Soudan: les défections se multiplient au sein des FSR
Depuis avril 2026, plusieurs cadres militaires et politiques des Forces de soutien rapide ont quitté le mouvement, jusqu’au ralliement de Moussa Khamsin à l’armée en août. Ces départs s’accompagnent d’accusations sur la chaîne de commandement et d’un appel de Human Rights Watch à enquêter sur les commandants concernés.

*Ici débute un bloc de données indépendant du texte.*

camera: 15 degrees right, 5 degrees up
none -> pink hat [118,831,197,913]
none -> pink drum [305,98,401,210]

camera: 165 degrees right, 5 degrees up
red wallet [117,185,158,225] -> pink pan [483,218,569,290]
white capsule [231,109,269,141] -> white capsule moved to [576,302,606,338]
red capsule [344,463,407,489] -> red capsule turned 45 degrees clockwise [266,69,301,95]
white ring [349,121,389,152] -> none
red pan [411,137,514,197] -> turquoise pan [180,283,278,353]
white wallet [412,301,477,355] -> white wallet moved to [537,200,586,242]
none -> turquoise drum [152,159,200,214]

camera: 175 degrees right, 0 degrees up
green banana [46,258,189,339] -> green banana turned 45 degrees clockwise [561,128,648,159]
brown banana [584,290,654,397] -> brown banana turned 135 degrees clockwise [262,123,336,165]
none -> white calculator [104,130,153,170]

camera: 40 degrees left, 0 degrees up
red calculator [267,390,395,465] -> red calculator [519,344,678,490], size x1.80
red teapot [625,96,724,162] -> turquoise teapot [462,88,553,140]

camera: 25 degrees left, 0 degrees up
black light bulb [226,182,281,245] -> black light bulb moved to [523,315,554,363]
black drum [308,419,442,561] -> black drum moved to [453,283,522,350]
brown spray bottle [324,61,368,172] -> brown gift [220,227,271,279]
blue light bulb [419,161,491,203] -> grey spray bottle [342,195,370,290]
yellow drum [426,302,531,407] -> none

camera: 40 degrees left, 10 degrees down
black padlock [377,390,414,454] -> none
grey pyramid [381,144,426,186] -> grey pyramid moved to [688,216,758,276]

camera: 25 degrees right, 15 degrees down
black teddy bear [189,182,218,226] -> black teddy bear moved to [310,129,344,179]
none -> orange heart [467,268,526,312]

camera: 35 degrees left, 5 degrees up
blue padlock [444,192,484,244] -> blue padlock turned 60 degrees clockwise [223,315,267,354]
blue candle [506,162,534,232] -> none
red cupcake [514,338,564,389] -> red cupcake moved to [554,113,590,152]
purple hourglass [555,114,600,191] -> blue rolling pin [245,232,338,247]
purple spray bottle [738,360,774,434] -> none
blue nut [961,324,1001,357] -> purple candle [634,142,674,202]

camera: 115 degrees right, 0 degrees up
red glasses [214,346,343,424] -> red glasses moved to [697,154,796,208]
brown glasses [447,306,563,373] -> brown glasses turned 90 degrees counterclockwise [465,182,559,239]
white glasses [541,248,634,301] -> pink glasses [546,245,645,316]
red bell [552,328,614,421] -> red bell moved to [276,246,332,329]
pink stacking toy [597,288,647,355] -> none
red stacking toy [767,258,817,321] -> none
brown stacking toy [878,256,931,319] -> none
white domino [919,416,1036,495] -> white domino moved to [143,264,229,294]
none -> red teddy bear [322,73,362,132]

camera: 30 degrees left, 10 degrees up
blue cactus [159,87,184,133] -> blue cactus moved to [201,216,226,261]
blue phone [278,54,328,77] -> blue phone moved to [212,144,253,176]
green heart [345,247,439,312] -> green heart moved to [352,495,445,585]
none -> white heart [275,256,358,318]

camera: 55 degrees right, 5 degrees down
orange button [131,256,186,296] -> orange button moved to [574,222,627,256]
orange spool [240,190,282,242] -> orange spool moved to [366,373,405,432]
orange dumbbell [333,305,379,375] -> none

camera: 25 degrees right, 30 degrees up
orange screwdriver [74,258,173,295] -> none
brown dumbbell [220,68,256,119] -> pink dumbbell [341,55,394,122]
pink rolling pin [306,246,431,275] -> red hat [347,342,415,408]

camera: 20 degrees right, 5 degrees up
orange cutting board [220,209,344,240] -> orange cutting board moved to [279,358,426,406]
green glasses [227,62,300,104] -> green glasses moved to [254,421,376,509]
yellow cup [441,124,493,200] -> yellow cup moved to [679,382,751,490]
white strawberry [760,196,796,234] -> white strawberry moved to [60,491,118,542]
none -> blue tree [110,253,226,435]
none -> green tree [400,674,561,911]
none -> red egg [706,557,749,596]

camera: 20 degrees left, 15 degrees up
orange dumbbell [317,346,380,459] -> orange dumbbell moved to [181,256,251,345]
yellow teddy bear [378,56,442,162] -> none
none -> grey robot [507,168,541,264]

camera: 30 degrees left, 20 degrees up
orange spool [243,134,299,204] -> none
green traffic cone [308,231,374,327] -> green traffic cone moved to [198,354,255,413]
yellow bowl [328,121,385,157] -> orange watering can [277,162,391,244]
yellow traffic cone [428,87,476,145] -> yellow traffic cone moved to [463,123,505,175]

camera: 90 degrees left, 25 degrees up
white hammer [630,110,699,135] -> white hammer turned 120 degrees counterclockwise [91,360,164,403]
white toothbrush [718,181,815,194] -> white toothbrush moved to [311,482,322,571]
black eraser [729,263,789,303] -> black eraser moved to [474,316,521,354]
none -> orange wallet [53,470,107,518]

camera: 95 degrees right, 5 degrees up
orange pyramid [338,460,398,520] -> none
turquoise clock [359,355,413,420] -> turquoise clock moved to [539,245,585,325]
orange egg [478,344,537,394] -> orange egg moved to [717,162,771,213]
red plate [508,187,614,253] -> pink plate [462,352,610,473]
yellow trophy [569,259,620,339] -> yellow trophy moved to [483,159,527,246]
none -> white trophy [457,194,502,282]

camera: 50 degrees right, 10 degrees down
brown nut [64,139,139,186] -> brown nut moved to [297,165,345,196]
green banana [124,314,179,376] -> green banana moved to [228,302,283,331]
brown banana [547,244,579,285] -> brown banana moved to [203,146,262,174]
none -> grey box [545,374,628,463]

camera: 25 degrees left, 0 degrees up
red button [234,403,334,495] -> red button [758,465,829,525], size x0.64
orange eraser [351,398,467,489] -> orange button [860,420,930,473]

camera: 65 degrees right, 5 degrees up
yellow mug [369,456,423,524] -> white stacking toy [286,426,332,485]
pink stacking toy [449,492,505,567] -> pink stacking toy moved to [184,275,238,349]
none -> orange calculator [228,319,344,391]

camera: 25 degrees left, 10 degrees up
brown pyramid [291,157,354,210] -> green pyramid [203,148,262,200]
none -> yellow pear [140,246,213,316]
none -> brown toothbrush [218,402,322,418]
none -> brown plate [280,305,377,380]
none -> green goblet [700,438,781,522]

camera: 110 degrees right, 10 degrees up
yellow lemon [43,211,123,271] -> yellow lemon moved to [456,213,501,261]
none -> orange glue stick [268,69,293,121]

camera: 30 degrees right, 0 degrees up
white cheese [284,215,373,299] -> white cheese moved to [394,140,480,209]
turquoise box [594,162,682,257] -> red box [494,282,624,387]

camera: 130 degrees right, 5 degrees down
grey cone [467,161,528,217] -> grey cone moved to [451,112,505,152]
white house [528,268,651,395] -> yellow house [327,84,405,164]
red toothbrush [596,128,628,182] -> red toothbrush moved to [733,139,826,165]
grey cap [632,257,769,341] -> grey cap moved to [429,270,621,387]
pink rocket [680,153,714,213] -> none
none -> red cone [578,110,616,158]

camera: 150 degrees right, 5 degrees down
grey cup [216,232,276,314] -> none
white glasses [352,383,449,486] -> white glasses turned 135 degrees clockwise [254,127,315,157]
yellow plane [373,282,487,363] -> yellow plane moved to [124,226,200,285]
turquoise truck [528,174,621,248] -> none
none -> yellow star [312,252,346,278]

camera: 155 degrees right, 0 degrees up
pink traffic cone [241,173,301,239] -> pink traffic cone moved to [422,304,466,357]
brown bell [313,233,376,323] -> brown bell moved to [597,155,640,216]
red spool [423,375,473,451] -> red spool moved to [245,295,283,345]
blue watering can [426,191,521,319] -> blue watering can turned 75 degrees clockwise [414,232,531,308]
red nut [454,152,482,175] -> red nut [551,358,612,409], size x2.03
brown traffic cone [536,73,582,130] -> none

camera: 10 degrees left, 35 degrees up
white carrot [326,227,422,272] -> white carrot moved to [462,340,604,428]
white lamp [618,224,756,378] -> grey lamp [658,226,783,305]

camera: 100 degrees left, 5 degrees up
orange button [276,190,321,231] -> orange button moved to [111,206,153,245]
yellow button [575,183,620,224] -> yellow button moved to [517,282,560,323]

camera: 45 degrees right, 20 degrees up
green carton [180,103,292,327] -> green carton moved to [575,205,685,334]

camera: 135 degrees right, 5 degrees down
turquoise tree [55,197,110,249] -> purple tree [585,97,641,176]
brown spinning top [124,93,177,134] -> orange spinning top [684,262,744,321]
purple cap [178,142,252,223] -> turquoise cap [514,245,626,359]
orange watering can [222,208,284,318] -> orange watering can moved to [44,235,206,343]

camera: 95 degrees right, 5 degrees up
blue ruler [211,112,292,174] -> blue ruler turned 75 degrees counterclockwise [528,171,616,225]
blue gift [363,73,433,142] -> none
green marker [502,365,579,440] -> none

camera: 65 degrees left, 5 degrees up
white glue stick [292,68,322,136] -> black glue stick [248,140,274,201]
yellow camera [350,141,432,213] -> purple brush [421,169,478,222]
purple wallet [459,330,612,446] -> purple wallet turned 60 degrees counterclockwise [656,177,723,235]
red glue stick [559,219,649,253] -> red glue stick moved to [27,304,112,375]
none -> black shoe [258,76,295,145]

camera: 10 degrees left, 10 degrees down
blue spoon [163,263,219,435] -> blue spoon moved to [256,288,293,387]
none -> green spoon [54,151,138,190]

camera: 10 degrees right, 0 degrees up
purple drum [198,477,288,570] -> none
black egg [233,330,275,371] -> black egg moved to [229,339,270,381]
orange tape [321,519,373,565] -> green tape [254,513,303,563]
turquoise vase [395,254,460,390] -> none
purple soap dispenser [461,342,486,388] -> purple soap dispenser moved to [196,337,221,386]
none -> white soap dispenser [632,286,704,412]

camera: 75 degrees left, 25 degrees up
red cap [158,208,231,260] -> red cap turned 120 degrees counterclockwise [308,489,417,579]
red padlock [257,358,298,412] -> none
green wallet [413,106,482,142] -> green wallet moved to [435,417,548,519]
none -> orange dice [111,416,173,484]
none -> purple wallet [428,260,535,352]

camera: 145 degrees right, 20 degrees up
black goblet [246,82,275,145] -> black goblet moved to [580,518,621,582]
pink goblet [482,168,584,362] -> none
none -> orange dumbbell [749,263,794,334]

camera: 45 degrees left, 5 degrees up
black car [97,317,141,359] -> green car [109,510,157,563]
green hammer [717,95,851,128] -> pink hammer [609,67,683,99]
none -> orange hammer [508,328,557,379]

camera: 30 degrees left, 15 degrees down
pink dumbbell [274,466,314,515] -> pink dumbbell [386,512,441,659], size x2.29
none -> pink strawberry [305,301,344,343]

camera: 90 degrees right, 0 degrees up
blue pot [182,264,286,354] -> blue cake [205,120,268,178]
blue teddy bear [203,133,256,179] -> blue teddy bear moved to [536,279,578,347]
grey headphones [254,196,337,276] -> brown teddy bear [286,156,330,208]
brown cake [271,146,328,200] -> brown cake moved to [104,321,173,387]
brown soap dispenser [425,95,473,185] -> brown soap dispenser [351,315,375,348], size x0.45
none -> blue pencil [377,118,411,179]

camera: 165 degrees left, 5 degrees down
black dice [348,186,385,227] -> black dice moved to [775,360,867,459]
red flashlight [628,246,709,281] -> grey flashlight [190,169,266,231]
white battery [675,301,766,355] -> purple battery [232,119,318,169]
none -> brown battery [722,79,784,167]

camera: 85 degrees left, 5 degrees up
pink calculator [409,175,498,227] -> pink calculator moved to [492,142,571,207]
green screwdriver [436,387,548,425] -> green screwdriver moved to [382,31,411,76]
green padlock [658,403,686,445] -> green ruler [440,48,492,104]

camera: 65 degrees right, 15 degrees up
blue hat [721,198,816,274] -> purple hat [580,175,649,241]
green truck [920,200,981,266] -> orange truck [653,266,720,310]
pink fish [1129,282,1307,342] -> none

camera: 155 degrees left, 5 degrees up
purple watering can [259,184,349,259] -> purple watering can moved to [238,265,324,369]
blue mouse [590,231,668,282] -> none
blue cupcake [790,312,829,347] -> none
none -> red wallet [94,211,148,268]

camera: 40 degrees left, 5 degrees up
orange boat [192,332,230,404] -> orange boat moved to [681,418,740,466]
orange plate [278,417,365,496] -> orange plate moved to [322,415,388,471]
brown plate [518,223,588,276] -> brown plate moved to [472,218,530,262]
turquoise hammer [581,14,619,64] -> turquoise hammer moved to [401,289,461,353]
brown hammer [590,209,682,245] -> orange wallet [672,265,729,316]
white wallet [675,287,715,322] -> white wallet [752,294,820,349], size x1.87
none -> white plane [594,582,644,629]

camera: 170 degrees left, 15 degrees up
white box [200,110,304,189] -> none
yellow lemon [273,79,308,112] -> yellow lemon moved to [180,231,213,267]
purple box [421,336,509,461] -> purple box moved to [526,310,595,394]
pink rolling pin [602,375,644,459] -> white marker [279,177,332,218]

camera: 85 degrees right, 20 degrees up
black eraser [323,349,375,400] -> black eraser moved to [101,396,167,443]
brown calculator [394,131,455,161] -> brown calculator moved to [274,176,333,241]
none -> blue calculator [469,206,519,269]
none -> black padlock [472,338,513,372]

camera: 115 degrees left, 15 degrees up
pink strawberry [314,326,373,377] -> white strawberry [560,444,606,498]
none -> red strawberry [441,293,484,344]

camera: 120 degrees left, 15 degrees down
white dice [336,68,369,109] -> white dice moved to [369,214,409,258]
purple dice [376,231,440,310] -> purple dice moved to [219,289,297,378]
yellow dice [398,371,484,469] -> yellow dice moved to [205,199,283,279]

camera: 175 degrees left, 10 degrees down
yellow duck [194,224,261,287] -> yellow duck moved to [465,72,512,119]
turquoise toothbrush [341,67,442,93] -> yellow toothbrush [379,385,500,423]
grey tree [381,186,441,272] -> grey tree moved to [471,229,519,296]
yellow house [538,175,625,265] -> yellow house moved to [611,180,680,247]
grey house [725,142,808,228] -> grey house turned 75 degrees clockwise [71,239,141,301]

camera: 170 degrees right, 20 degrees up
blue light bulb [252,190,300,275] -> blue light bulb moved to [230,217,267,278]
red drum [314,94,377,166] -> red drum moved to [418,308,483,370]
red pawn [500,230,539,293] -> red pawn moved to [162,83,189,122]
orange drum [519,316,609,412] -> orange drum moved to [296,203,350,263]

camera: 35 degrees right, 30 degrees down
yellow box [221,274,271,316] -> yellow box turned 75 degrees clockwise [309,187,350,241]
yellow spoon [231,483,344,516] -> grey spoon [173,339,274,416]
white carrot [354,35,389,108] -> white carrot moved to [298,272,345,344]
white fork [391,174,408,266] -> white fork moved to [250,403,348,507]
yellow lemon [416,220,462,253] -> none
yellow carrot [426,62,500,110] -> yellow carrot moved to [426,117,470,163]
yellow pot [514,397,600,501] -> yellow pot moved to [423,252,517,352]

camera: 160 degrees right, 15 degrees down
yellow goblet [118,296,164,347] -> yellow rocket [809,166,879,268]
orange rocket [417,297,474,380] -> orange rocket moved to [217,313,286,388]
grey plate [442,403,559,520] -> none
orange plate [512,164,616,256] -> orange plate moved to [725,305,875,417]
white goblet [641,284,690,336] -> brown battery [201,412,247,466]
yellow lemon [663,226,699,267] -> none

Depuis le printemps 2026, une série de défections frappe les Forces de soutien rapide (FSR) au Soudan, dernier épisode en date avec le ralliement à l’armée d’une force conduite par Moussa Khamsin à la mi-août. Ces départs touchent à la fois des responsables militaires et des figures politiques du mouvement, sur fond de guerre toujours active.
La séquence a commencé en avril avec le départ d’Al-Nour al-Qubba, puis s’est poursuivie en mai avec celui d’Ali Rizqallah, dit al-Savana. En juin, Dhaifallah Adam et Faris al-Nour ont à leur tour quitté les FSR, avant la défection de Moussa Khamsin en août.
Le 17 juin, Faris al-Nour, présenté comme conseiller de Mohamed Hamdan Dagalo et membre du conseil présidentiel de Tasis, a annoncé sa démission de ses fonctions au sein des FSR et de cette alliance. Son départ a illustré l’élargissement des ruptures au-delà de la seule chaîne militaire.
Le 20 mai, Ali Rizqallah, dit al-Savana, a affirmé que Hemedti n’exerçait plus un contrôle effectif sur la conduite de la guerre. Il a également déclaré qu’environ 5 000 membres des FSR avaient quitté le mouvement avec lui.
Le 24 juin, Dhaifallah Adam, commandant adjoint du quatrième groupe de combat dans le Nil Bleu, a affirmé que des combattants des FSR avaient transité par le Tchad et l’Éthiopie avant l’attaque d’Al-Kurmuk.
Ces défections n’effacent pas les accusations visant certains transfuges. Le 10 juin, Human Rights Watch a demandé que les commandants des FSR passés dans les rangs de l’armée, notamment Ali Rizqallah, dit al-Savana, et Al-Nour al-Qubba, fassent l’objet d’enquêtes pour d’éventuels crimes liés aux violences au Darfour.